START Record excerpts

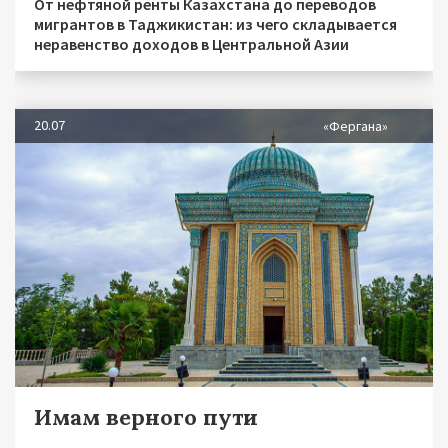
От нефтяной ренты Казахстана до переводов
мигрантов в Таджикистан: из чего складывается
неравенство доходов в Центральной Азии
20.07
«Фергана»
Имам верного пути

END Record excerpts

- Directions:
Rewrite the text lines from all the data with "Таджикистан" swapped for "Кыргызстан" and everything else left unchanged. Leave the pictures out of your answer.

- Finished exercise:
От нефтяной ренты Казахстана до переводов
мигрантов в Кыргызстан: из чего складывается
неравенство доходов в Центральной Азии
20.07
«Фергана»
Имам верного пути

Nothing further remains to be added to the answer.